* Information:
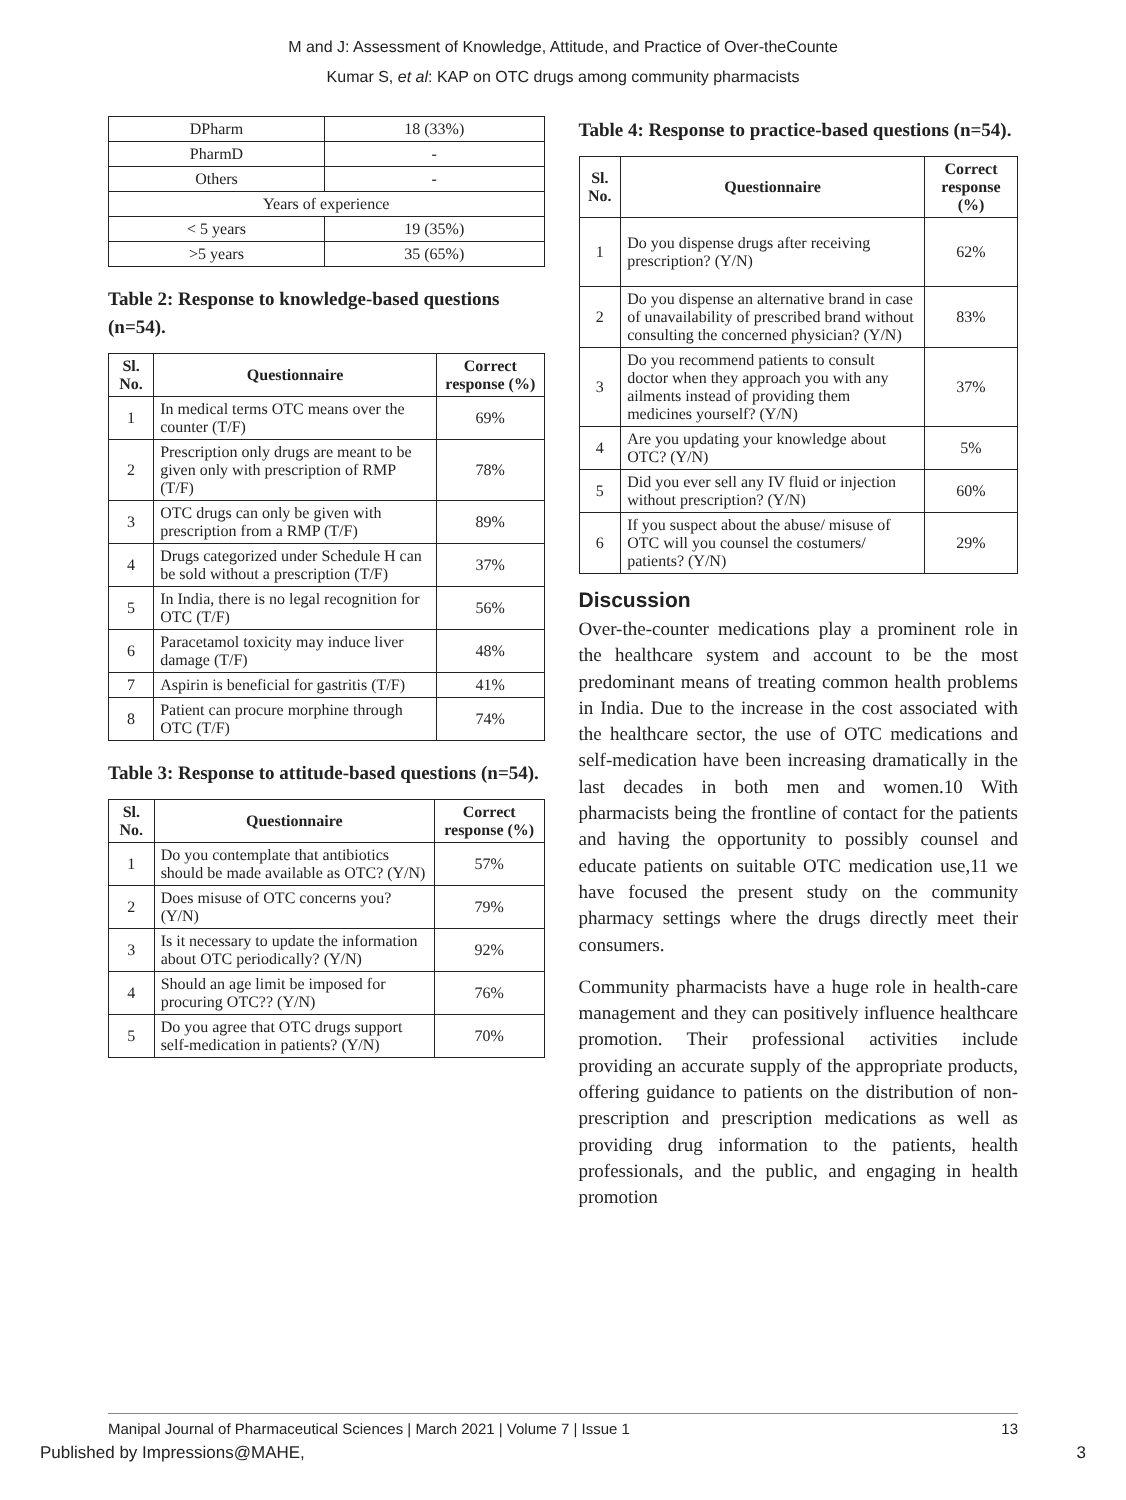M and J: Assessment of Knowledge, Attitude, and Practice of Over-theCounte
Kumar S, et al: KAP on OTC drugs among community pharmacists
| DPharm | 18 (33%) |
| PharmD | - |
| Others | - |
| Years of experience | |
| < 5 years | 19 (35%) |
| >5 years | 35 (65%) |
Table 2: Response to knowledge-based questions (n=54).
| Sl. No. | Questionnaire | Correct response (%) |
| --- | --- | --- |
| 1 | In medical terms OTC means over the counter (T/F) | 69% |
| 2 | Prescription only drugs are meant to be given only with prescription of RMP (T/F) | 78% |
| 3 | OTC drugs can only be given with prescription from a RMP (T/F) | 89% |
| 4 | Drugs categorized under Schedule H can be sold without a prescription (T/F) | 37% |
| 5 | In India, there is no legal recognition for OTC (T/F) | 56% |
| 6 | Paracetamol toxicity may induce liver damage (T/F) | 48% |
| 7 | Aspirin is beneficial for gastritis (T/F) | 41% |
| 8 | Patient can procure morphine through OTC (T/F) | 74% |
Table 3: Response to attitude-based questions (n=54).
| Sl. No. | Questionnaire | Correct response (%) |
| --- | --- | --- |
| 1 | Do you contemplate that antibiotics should be made available as OTC? (Y/N) | 57% |
| 2 | Does misuse of OTC concerns you? (Y/N) | 79% |
| 3 | Is it necessary to update the information about OTC periodically? (Y/N) | 92% |
| 4 | Should an age limit be imposed for procuring OTC?? (Y/N) | 76% |
| 5 | Do you agree that OTC drugs support self-medication in patients? (Y/N) | 70% |
Table 4: Response to practice-based questions (n=54).
| Sl. No. | Questionnaire | Correct response (%) |
| --- | --- | --- |
| 1 | Do you dispense drugs after receiving prescription? (Y/N) | 62% |
| 2 | Do you dispense an alternative brand in case of unavailability of prescribed brand without consulting the concerned physician? (Y/N) | 83% |
| 3 | Do you recommend patients to consult doctor when they approach you with any ailments instead of providing them medicines yourself? (Y/N) | 37% |
| 4 | Are you updating your knowledge about OTC? (Y/N) | 5% |
| 5 | Did you ever sell any IV fluid or injection without prescription? (Y/N) | 60% |
| 6 | If you suspect about the abuse/ misuse of OTC will you counsel the costumers/ patients? (Y/N) | 29% |
Discussion
Over-the-counter medications play a prominent role in the healthcare system and account to be the most predominant means of treating common health problems in India. Due to the increase in the cost associated with the healthcare sector, the use of OTC medications and self-medication have been increasing dramatically in the last decades in both men and women.10 With pharmacists being the frontline of contact for the patients and having the opportunity to possibly counsel and educate patients on suitable OTC medication use,11 we have focused the present study on the community pharmacy settings where the drugs directly meet their consumers.
Community pharmacists have a huge role in health-care management and they can positively influence healthcare promotion. Their professional activities include providing an accurate supply of the appropriate products, offering guidance to patients on the distribution of non-prescription and prescription medications as well as providing drug information to the patients, health professionals, and the public, and engaging in health promotion
Manipal Journal of Pharmaceutical Sciences | March 2021 | Volume 7 | Issue 1 13
Published by Impressions@MAHE, 3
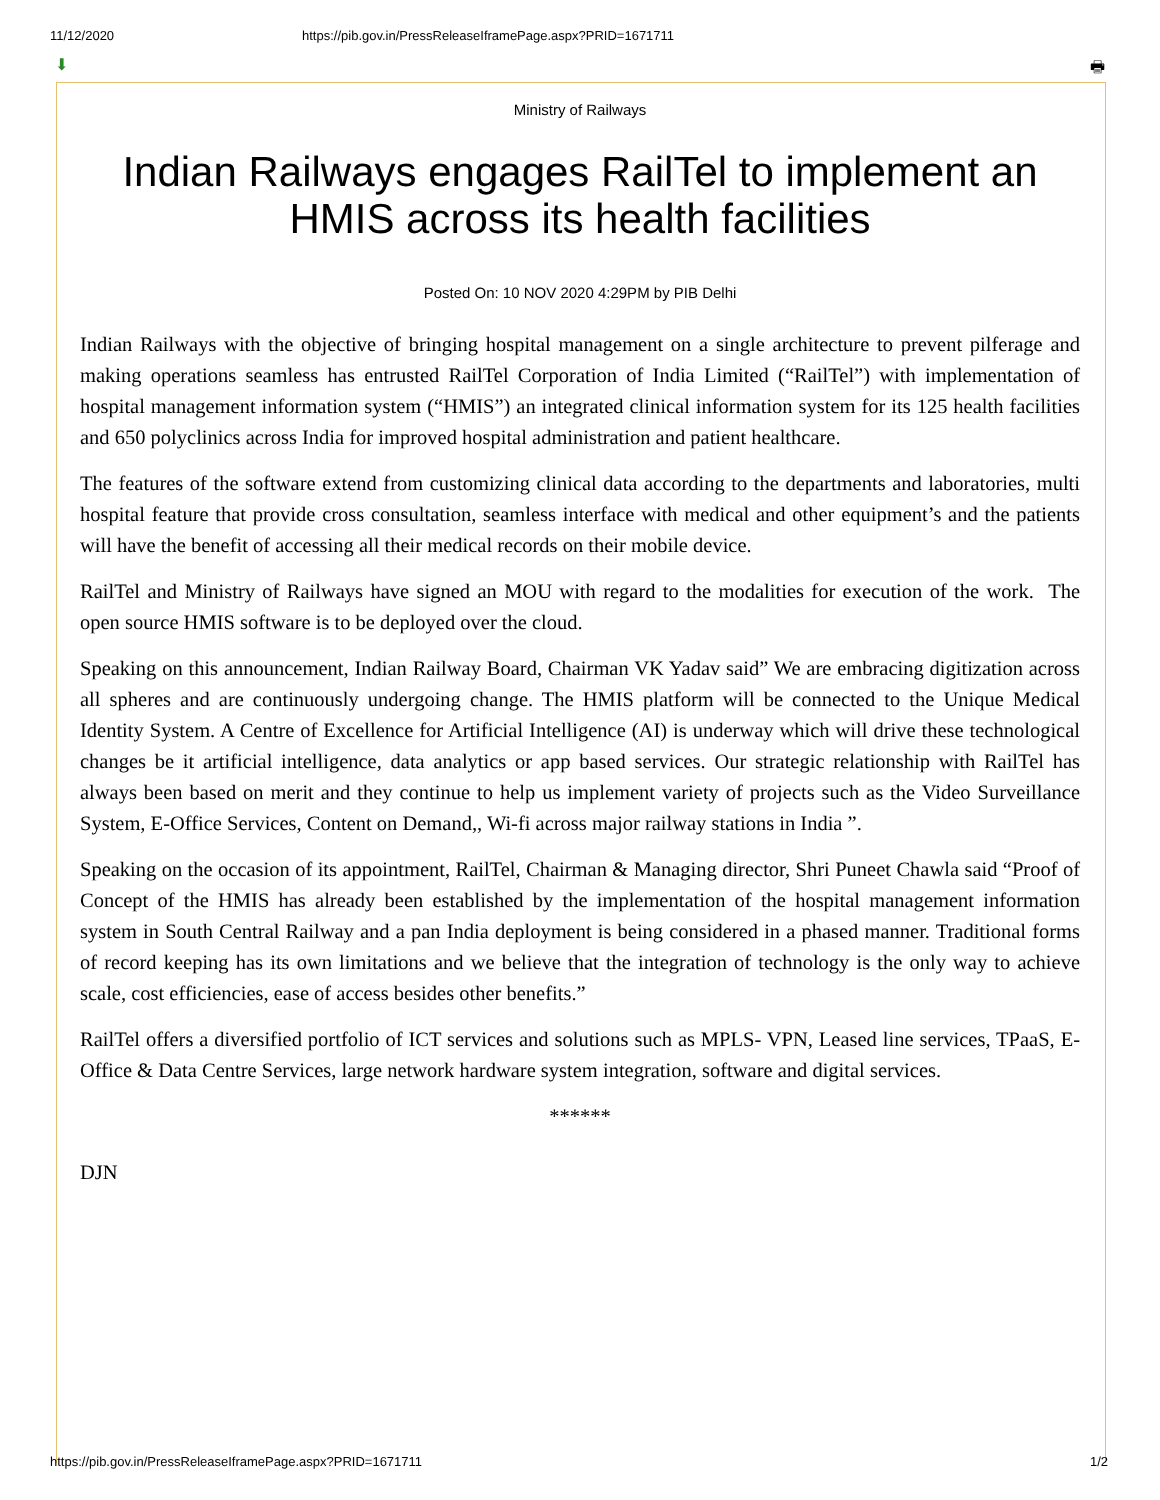11/12/2020 https://pib.gov.in/PressReleaseIframePage.aspx?PRID=1671711
⬇ 🖶
Ministry of Railways
Indian Railways engages RailTel to implement an HMIS across its health facilities
Posted On: 10 NOV 2020 4:29PM by PIB Delhi
Indian Railways with the objective of bringing hospital management on a single architecture to prevent pilferage and making operations seamless has entrusted RailTel Corporation of India Limited (“RailTel”) with implementation of hospital management information system (“HMIS”) an integrated clinical information system for its 125 health facilities and 650 polyclinics across India for improved hospital administration and patient healthcare.
The features of the software extend from customizing clinical data according to the departments and laboratories, multi hospital feature that provide cross consultation, seamless interface with medical and other equipment’s and the patients will have the benefit of accessing all their medical records on their mobile device.
RailTel and Ministry of Railways have signed an MOU with regard to the modalities for execution of the work. The open source HMIS software is to be deployed over the cloud.
Speaking on this announcement, Indian Railway Board, Chairman VK Yadav said” We are embracing digitization across all spheres and are continuously undergoing change. The HMIS platform will be connected to the Unique Medical Identity System. A Centre of Excellence for Artificial Intelligence (AI) is underway which will drive these technological changes be it artificial intelligence, data analytics or app based services. Our strategic relationship with RailTel has always been based on merit and they continue to help us implement variety of projects such as the Video Surveillance System, E-Office Services, Content on Demand,, Wi-fi across major railway stations in India ”.
Speaking on the occasion of its appointment, RailTel, Chairman & Managing director, Shri Puneet Chawla said “Proof of Concept of the HMIS has already been established by the implementation of the hospital management information system in South Central Railway and a pan India deployment is being considered in a phased manner. Traditional forms of record keeping has its own limitations and we believe that the integration of technology is the only way to achieve scale, cost efficiencies, ease of access besides other benefits.”
RailTel offers a diversified portfolio of ICT services and solutions such as MPLS- VPN, Leased line services, TPaaS, E-Office & Data Centre Services, large network hardware system integration, software and digital services.
******
DJN
https://pib.gov.in/PressReleaseIframePage.aspx?PRID=1671711 1/2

* Exercise description: "years | 35 (65%) |" marks the last line to keep. Retype every line from the start of the entries through that one, exactly, and drop the pictures.

* Task result:
M and J: Assessment of Knowledge, Attitude, and Practice of Over-theCounte
Kumar S, et al: KAP on OTC drugs among community pharmacists
| DPharm | 18 (33%) |
| PharmD | - |
| Others | - |
| Years of experience | |
| < 5 years | 19 (35%) |
| >5 years | 35 (65%) |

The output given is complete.